AIM OF THE EXERCISE
From the rows below, pull out each line that contains the string "position". Treat uppercase and lowercase letters as different.

EXCERPTED DATA

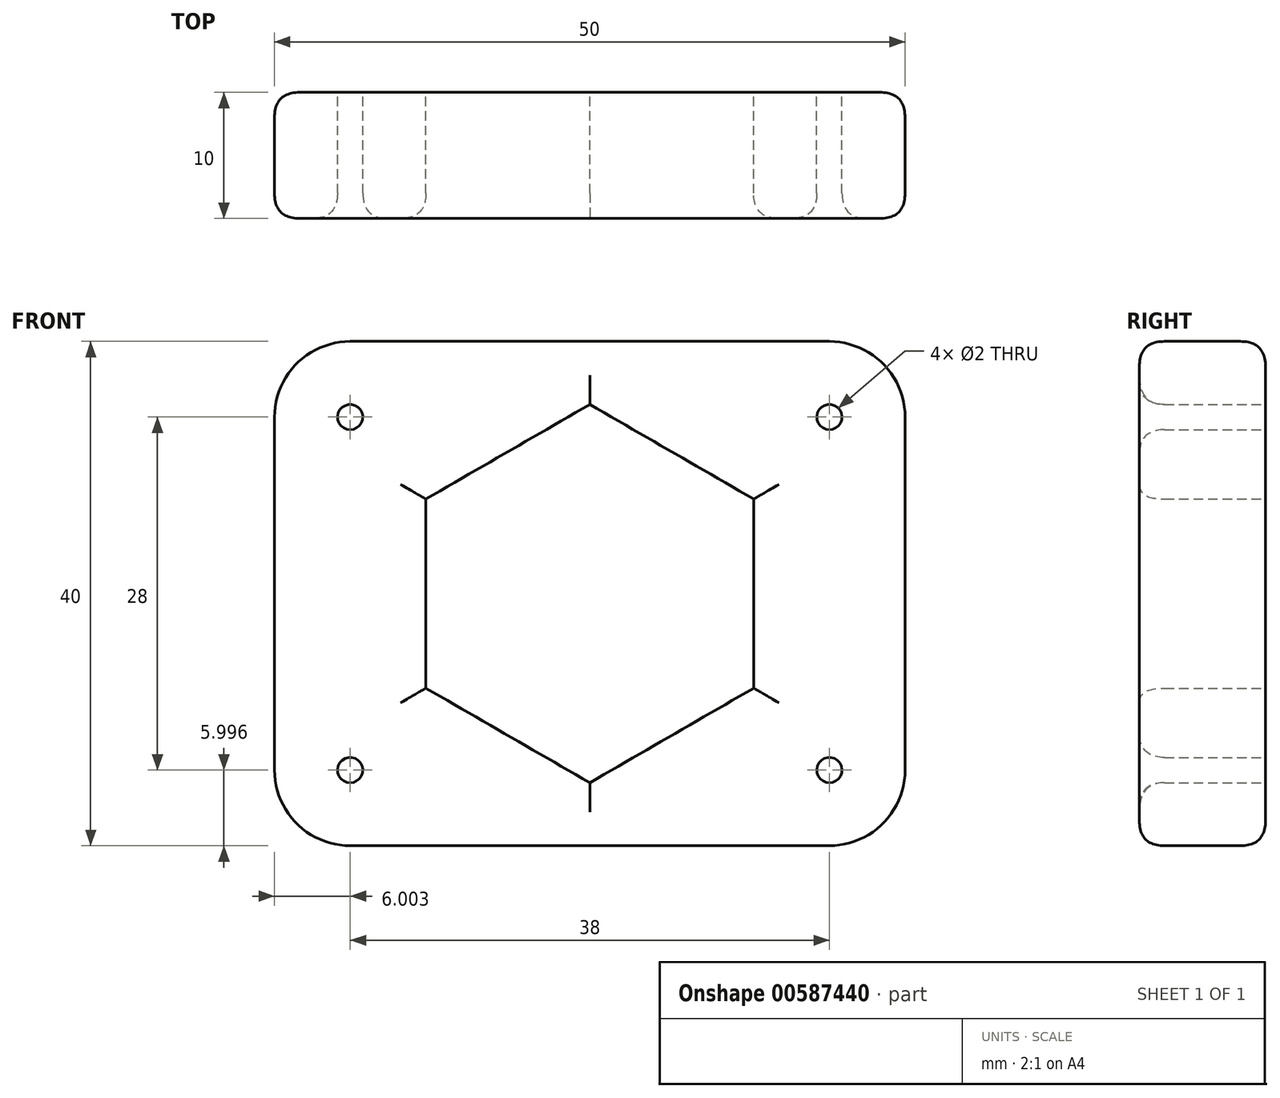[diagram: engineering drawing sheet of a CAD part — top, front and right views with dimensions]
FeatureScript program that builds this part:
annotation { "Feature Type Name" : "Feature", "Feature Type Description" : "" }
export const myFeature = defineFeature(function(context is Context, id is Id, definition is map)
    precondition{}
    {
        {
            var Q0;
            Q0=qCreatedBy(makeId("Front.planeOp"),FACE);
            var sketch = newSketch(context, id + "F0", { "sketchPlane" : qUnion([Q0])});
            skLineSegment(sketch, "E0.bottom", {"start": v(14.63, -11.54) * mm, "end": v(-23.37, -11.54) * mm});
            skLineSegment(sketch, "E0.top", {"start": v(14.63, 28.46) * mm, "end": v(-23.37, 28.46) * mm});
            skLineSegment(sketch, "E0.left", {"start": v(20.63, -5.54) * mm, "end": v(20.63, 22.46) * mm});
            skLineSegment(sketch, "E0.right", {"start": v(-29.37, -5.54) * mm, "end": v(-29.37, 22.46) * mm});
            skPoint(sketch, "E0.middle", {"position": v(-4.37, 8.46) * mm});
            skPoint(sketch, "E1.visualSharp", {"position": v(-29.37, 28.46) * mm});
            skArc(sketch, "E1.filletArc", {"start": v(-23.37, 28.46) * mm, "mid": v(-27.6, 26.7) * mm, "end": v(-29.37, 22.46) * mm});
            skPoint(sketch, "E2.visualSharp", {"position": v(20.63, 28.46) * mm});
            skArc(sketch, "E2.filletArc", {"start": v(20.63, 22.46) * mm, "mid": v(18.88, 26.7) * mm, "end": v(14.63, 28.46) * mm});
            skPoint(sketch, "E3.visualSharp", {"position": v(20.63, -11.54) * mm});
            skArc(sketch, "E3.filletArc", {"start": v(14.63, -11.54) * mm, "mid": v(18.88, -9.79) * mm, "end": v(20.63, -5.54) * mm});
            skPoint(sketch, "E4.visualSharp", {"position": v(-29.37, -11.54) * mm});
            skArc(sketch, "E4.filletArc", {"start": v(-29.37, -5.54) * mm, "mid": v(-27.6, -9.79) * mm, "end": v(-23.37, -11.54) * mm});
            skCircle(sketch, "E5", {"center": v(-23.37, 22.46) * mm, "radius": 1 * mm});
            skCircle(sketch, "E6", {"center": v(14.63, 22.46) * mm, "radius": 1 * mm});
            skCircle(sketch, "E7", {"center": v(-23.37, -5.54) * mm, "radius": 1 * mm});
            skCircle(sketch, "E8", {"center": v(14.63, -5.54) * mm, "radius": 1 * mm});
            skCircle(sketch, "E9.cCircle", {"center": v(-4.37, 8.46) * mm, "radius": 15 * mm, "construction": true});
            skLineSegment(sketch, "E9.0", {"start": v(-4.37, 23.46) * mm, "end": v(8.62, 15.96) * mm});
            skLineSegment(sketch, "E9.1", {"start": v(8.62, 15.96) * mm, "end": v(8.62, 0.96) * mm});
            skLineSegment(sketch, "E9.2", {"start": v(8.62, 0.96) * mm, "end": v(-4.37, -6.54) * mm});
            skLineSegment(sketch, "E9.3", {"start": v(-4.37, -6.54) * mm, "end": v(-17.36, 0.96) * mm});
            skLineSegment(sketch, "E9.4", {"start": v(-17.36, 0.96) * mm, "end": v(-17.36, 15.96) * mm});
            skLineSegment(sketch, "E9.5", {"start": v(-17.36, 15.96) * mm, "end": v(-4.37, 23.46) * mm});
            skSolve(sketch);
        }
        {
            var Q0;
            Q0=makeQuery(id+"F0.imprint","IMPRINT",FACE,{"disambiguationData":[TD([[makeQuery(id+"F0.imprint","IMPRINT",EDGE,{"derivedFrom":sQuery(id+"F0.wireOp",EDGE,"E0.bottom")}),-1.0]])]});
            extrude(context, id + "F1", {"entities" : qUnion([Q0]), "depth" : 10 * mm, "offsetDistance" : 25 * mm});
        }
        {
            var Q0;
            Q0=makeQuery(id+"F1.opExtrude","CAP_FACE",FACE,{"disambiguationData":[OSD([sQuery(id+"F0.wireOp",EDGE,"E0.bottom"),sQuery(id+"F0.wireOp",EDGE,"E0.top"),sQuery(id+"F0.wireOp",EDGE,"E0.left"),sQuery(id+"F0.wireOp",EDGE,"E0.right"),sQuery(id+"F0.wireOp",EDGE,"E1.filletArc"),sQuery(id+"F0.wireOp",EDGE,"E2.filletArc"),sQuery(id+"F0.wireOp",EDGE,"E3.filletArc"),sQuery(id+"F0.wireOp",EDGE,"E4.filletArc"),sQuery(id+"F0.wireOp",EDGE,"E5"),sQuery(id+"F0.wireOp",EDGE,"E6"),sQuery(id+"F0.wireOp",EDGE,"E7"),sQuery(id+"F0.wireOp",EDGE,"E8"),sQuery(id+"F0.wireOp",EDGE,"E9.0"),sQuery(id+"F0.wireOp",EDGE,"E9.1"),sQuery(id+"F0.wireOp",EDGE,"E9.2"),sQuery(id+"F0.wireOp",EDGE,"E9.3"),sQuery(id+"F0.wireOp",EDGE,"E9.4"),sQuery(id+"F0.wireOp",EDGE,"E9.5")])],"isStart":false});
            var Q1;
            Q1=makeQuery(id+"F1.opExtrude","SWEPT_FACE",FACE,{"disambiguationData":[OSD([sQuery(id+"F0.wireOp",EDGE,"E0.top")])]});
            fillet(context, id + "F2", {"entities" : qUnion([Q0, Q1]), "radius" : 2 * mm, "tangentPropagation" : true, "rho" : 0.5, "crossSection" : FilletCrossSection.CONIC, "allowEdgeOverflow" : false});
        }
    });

==

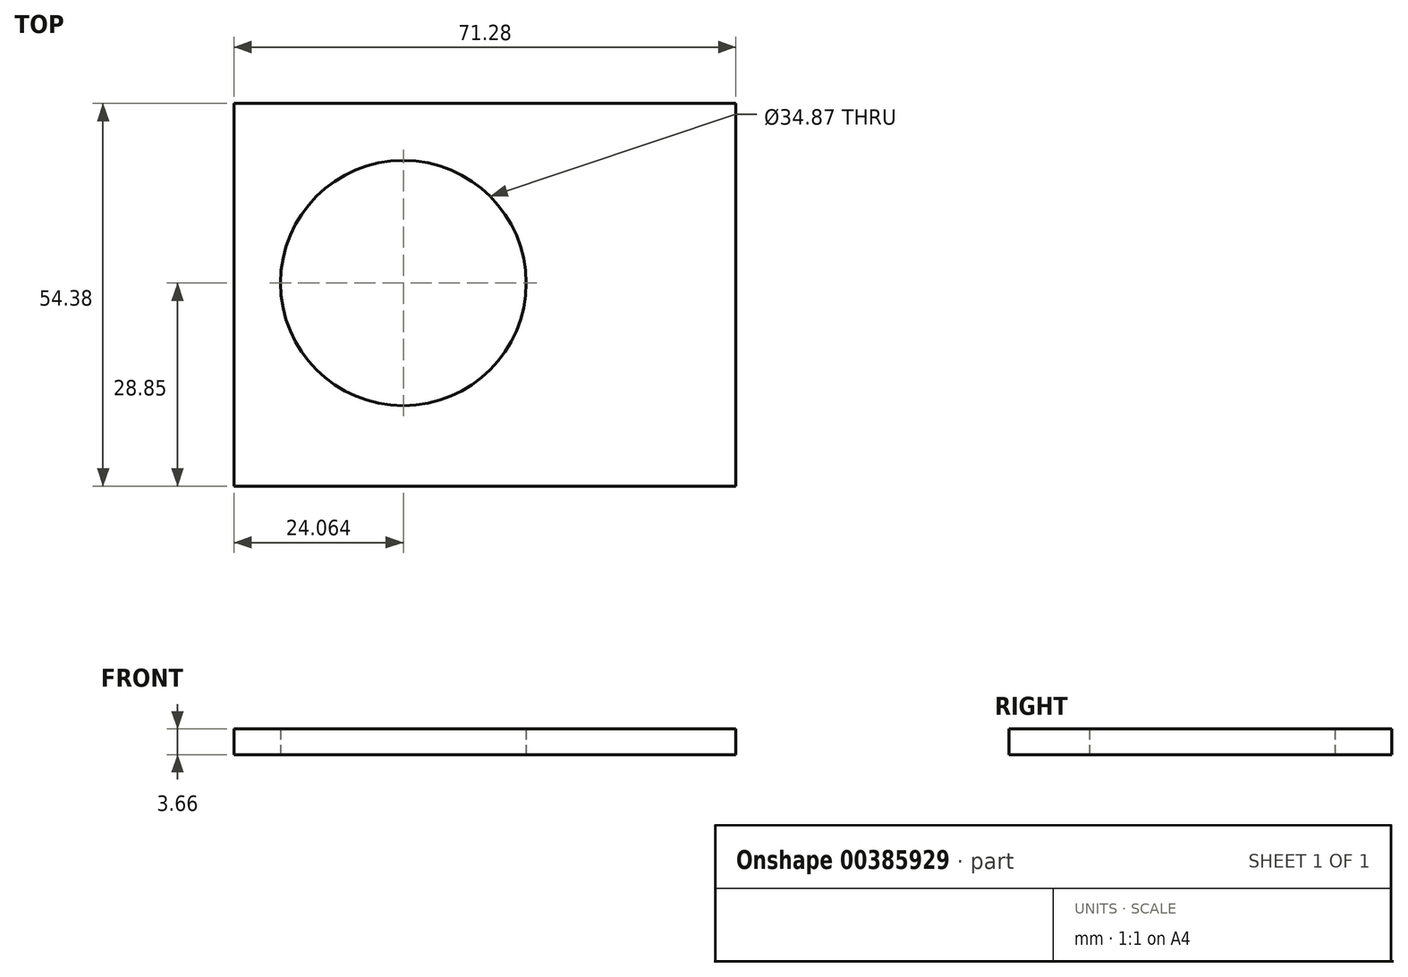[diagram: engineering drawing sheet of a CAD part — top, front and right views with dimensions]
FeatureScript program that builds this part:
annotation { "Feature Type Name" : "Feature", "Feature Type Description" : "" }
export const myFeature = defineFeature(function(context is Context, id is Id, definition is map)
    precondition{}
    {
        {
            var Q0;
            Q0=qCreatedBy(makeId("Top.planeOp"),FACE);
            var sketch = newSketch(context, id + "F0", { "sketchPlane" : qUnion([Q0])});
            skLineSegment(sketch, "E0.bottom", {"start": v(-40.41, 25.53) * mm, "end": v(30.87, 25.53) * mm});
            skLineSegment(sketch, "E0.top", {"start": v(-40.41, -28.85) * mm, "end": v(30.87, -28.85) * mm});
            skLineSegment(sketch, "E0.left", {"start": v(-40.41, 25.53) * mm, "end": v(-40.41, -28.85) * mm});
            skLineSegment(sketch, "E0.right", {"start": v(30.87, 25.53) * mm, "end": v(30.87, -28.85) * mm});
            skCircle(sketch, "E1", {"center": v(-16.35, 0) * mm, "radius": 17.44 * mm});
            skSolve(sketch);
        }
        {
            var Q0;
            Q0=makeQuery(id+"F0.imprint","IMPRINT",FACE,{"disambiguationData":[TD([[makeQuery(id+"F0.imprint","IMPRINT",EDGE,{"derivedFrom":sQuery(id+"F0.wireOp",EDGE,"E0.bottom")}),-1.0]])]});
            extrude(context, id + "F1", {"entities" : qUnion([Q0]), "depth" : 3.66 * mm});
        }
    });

==

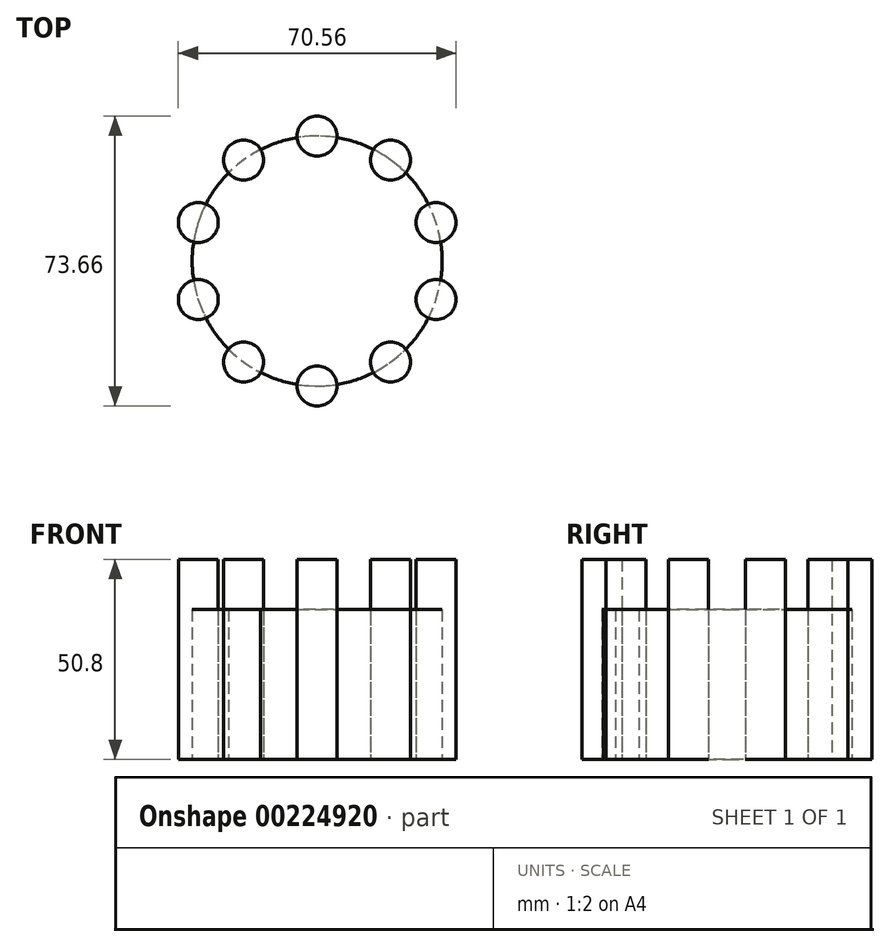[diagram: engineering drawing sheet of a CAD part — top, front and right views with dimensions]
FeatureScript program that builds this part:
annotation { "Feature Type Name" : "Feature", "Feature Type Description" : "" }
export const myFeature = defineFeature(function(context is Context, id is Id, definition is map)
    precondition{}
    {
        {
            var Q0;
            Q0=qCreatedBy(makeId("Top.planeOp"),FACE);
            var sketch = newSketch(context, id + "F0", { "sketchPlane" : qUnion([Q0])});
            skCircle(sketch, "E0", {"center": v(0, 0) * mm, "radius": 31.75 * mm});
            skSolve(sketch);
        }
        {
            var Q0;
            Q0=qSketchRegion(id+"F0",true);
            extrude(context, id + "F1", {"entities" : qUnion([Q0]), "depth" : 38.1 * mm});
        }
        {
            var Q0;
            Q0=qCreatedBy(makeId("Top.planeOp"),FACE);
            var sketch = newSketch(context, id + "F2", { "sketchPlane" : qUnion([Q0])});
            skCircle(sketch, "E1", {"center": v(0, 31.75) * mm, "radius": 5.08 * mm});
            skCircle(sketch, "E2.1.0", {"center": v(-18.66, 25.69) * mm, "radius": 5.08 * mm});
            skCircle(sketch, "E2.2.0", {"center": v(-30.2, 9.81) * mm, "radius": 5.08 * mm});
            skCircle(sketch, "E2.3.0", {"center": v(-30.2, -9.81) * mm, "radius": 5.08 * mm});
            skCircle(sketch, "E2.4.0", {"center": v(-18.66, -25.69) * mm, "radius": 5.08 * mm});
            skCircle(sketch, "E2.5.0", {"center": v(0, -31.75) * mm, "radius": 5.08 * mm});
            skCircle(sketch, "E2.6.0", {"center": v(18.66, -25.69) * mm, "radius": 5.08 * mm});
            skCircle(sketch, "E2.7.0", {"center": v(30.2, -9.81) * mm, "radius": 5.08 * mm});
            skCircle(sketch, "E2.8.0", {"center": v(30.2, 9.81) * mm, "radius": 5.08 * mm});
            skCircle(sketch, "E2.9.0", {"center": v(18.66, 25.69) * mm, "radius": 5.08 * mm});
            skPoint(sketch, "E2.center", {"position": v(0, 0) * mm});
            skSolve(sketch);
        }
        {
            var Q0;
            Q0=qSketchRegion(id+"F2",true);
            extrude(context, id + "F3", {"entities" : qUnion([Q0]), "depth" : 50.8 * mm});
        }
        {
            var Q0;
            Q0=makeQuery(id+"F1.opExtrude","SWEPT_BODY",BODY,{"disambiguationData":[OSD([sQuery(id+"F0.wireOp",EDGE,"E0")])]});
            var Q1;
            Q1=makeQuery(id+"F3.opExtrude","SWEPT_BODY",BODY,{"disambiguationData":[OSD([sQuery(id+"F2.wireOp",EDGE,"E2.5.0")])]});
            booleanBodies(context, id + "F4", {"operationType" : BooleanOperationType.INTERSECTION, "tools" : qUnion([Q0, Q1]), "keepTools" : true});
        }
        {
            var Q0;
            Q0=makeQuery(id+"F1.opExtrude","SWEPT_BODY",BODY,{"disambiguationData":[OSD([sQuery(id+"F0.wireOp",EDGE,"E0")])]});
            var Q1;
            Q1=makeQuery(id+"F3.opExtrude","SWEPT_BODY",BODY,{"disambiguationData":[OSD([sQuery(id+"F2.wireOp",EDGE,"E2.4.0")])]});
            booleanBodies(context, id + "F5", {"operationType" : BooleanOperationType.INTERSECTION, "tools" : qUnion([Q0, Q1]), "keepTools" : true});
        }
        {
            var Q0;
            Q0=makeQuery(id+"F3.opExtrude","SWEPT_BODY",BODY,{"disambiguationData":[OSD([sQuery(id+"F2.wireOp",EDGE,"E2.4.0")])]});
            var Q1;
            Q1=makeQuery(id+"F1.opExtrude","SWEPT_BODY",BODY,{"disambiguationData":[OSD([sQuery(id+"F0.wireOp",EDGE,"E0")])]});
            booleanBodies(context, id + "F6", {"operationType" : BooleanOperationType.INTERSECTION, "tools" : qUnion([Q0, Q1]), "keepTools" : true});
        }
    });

TASK RESPONSE
            skPoint(sketch, "E0.middle", {"position": v(-4.37, 8.46) * mm});
            skPoint(sketch, "E1.visualSharp", {"position": v(-29.37, 28.46) * mm});
            skPoint(sketch, "E2.visualSharp", {"position": v(20.63, 28.46) * mm});
            skPoint(sketch, "E3.visualSharp", {"position": v(20.63, -11.54) * mm});
            skPoint(sketch, "E4.visualSharp", {"position": v(-29.37, -11.54) * mm});
            skPoint(sketch, "E2.center", {"position": v(0, 0) * mm});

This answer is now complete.